● **Exercise directions**: Instruction for the entries that follow: retype exactly the lines from the line with "GovernmentEmergencyServices" to the line with "cpe:2.3:o:linux:linux_kernel:7.0:rc6:*:*:*:*:*:*", both included, and omit all others.

Task material START

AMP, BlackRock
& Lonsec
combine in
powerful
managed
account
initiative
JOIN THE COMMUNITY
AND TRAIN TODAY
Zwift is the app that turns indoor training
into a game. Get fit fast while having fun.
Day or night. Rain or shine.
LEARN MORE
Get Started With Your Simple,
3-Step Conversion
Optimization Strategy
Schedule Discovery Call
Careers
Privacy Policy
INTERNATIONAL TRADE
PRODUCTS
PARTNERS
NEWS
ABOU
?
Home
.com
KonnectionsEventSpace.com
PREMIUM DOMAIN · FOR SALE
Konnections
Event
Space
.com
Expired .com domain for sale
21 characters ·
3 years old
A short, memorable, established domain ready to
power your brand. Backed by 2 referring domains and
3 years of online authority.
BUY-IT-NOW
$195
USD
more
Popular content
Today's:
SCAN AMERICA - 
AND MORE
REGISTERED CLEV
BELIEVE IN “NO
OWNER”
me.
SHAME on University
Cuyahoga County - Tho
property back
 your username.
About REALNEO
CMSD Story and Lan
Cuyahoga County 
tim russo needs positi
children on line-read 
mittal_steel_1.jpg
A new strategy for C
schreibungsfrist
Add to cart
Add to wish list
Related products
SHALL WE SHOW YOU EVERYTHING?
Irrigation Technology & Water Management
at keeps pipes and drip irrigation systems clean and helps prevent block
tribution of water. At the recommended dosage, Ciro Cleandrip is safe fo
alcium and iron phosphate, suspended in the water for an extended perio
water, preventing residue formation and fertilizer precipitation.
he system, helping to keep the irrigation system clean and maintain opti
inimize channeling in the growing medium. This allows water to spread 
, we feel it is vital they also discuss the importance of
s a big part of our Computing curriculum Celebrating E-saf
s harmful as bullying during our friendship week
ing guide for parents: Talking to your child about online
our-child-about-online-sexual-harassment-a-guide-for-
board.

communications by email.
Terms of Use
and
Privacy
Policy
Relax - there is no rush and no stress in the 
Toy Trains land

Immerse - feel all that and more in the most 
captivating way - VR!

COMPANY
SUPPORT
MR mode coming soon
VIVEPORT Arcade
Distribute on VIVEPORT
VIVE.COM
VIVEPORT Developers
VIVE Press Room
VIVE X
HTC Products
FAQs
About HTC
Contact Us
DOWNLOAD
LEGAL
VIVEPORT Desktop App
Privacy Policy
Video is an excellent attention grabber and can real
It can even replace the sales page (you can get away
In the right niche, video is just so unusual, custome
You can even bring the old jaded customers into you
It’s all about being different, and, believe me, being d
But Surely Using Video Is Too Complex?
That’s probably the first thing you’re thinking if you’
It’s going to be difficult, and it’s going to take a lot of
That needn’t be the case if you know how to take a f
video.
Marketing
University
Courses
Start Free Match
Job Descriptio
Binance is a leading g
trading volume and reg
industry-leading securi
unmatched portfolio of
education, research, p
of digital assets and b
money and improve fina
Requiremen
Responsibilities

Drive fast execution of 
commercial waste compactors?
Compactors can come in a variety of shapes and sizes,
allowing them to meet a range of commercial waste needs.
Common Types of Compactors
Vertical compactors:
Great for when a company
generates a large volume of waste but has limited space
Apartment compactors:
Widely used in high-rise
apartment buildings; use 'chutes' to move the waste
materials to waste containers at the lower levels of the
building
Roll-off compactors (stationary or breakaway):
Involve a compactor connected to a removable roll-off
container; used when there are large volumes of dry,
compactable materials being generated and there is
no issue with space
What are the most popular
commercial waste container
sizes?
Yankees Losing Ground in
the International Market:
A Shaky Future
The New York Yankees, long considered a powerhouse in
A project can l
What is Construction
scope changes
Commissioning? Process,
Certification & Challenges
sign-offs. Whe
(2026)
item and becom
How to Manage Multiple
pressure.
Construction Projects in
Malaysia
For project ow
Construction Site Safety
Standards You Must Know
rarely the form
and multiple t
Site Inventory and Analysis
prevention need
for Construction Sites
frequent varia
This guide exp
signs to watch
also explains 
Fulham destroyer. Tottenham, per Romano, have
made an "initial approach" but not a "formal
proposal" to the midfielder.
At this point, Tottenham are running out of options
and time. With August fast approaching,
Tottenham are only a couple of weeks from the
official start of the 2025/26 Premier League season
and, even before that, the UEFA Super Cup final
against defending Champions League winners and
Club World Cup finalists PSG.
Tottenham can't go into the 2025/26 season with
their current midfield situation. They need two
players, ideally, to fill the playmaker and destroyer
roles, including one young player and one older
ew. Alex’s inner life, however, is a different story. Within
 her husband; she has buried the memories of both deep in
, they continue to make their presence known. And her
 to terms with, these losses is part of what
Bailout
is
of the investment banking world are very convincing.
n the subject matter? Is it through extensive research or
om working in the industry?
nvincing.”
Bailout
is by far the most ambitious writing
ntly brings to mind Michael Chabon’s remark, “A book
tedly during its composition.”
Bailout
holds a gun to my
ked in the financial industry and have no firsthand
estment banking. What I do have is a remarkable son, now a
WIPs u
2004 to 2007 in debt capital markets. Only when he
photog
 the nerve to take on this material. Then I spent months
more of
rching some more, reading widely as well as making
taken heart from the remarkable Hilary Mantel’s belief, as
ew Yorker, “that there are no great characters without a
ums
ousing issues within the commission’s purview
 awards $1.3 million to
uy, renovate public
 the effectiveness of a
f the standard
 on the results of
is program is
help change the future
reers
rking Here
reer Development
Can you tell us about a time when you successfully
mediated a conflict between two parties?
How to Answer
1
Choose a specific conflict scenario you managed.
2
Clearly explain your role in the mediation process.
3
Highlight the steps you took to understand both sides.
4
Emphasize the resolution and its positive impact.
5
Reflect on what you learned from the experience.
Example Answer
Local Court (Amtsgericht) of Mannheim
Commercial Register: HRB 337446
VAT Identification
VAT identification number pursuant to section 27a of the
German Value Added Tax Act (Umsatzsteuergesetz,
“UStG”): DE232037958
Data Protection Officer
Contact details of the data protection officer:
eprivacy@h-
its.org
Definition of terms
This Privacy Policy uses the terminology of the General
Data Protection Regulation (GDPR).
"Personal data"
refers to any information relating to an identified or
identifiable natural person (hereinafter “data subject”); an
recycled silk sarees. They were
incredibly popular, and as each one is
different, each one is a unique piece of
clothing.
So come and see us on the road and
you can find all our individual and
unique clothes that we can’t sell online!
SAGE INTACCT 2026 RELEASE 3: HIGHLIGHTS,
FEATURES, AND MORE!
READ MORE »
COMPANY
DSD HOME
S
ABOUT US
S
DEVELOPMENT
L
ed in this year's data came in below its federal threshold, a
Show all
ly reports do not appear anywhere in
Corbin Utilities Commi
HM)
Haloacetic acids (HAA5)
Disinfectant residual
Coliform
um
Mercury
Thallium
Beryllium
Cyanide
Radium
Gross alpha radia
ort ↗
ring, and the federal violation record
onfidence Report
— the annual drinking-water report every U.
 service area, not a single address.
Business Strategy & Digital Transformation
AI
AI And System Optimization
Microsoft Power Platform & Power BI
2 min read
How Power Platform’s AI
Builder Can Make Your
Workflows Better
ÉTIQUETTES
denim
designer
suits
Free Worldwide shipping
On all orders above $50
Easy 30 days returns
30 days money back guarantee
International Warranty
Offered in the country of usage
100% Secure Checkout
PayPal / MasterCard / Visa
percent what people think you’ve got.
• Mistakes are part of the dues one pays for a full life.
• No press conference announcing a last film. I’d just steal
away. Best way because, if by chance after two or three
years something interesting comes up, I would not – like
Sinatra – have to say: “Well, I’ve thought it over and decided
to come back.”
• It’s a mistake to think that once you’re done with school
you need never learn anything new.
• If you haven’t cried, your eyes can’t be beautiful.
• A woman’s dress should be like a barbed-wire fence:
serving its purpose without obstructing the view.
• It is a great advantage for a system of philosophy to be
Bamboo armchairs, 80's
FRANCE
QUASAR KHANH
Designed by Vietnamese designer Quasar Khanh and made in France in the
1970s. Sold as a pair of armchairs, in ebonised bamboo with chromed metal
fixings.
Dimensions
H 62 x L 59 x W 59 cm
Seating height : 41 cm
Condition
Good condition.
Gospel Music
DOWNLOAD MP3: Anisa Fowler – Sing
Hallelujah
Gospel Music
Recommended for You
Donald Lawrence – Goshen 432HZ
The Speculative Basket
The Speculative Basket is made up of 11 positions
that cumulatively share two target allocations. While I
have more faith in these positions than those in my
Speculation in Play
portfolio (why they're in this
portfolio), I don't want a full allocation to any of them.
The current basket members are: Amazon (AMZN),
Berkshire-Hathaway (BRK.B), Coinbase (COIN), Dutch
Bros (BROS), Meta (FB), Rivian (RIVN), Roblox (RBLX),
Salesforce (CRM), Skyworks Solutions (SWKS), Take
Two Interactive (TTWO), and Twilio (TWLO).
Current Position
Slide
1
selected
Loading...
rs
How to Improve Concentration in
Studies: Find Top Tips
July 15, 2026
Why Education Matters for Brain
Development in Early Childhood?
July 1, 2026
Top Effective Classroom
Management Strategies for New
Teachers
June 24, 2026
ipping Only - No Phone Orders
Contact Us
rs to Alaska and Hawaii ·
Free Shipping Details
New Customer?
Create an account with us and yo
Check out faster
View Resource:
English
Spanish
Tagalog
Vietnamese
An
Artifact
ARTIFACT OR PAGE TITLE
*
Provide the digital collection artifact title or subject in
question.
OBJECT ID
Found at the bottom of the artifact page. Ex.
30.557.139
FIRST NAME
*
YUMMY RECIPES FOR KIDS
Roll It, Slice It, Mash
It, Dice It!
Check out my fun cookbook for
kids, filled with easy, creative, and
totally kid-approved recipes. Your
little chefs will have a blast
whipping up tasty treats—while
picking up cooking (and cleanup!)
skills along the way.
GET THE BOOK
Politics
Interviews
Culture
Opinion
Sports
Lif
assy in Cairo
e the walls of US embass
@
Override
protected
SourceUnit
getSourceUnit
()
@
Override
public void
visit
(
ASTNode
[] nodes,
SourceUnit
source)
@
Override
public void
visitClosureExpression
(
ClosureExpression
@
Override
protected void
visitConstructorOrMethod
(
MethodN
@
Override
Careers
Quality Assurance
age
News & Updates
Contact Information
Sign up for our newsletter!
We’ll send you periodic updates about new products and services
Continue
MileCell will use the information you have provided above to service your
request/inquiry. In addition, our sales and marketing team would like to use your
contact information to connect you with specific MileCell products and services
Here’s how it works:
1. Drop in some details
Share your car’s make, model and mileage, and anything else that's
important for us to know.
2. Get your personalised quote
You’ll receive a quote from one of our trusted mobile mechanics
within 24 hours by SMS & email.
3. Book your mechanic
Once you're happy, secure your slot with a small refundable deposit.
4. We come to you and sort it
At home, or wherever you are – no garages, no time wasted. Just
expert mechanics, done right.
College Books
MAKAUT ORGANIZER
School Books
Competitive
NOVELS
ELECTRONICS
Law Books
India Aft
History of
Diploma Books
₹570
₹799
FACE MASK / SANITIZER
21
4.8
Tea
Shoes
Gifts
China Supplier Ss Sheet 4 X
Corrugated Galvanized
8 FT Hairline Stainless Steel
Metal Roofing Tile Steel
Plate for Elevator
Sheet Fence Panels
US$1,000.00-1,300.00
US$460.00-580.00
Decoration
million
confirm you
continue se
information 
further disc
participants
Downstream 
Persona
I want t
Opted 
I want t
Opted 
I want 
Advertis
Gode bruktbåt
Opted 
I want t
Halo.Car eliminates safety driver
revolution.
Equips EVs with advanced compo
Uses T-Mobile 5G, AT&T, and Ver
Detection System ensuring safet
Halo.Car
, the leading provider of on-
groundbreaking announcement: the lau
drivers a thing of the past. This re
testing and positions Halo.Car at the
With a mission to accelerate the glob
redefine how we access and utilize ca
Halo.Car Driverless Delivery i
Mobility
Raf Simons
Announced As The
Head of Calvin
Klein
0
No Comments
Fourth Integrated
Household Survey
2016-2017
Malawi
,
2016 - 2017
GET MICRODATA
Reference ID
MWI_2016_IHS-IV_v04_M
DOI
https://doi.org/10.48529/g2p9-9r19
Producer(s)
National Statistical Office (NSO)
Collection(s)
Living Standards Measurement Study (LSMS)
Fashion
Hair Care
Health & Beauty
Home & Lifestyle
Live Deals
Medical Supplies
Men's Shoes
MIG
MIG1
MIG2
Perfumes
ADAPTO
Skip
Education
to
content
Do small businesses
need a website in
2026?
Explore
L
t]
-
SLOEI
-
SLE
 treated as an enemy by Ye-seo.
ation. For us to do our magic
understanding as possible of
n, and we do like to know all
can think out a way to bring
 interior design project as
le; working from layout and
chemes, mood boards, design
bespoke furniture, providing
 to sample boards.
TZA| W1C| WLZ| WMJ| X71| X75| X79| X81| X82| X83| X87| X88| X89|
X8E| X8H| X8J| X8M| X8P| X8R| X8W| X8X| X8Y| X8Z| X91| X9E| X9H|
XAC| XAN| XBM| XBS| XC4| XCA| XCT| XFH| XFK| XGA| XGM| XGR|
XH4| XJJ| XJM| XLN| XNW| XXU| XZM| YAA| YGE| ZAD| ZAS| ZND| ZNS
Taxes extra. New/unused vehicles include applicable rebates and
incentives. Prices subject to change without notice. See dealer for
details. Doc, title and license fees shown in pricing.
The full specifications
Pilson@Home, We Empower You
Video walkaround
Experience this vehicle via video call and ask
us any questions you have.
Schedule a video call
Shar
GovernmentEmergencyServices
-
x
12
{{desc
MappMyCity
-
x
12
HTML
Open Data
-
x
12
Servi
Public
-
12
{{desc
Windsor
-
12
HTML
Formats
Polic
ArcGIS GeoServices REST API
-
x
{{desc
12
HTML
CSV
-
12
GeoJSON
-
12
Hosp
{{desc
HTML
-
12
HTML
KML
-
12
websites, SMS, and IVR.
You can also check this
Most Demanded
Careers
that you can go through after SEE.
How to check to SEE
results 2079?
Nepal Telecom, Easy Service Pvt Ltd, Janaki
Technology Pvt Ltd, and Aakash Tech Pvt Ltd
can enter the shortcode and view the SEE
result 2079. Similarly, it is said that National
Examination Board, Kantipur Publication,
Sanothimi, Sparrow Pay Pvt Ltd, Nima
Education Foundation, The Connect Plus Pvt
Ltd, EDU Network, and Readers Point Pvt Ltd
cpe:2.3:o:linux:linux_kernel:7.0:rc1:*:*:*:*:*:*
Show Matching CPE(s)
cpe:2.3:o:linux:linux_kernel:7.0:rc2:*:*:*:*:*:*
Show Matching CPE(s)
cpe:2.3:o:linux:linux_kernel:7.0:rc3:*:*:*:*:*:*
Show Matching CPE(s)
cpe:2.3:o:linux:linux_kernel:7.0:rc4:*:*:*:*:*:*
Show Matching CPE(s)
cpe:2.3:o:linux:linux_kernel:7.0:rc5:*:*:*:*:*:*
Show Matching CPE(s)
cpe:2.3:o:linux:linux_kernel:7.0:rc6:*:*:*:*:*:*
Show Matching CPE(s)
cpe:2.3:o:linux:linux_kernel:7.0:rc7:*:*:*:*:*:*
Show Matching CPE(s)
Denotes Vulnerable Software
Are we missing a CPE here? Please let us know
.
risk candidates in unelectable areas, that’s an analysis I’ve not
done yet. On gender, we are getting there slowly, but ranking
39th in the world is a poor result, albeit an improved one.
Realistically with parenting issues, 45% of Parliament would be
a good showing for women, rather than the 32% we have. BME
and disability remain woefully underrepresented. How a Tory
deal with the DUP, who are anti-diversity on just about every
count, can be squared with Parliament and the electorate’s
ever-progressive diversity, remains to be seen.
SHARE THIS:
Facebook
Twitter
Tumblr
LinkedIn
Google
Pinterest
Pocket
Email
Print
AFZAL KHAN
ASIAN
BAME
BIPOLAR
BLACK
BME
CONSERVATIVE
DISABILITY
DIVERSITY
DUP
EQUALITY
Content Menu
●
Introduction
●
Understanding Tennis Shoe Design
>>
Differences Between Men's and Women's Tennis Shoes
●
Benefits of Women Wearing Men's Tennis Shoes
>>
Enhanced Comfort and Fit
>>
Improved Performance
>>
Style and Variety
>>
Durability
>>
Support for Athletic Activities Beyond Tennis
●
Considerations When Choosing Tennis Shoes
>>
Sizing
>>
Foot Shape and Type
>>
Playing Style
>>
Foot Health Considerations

Task material END

● **Response**:
GovernmentEmergencyServices
-
x
12
{{desc
MappMyCity
-
x
12
HTML
Open Data
-
x
12
Servi
Public
-
12
{{desc
Windsor
-
12
HTML
Formats
Polic
ArcGIS GeoServices REST API
-
x
{{desc
12
HTML
CSV
-
12
GeoJSON
-
12
Hosp
{{desc
HTML
-
12
HTML
KML
-
12
websites, SMS, and IVR.
You can also check this
Most Demanded
Careers
that you can go through after SEE.
How to check to SEE
results 2079?
Nepal Telecom, Easy Service Pvt Ltd, Janaki
Technology Pvt Ltd, and Aakash Tech Pvt Ltd
can enter the shortcode and view the SEE
result 2079. Similarly, it is said that National
Examination Board, Kantipur Publication,
Sanothimi, Sparrow Pay Pvt Ltd, Nima
Education Foundation, The Connect Plus Pvt
Ltd, EDU Network, and Readers Point Pvt Ltd
cpe:2.3:o:linux:linux_kernel:7.0:rc1:*:*:*:*:*:*
Show Matching CPE(s)
cpe:2.3:o:linux:linux_kernel:7.0:rc2:*:*:*:*:*:*
Show Matching CPE(s)
cpe:2.3:o:linux:linux_kernel:7.0:rc3:*:*:*:*:*:*
Show Matching CPE(s)
cpe:2.3:o:linux:linux_kernel:7.0:rc4:*:*:*:*:*:*
Show Matching CPE(s)
cpe:2.3:o:linux:linux_kernel:7.0:rc5:*:*:*:*:*:*
Show Matching CPE(s)
cpe:2.3:o:linux:linux_kernel:7.0:rc6:*:*:*:*:*:*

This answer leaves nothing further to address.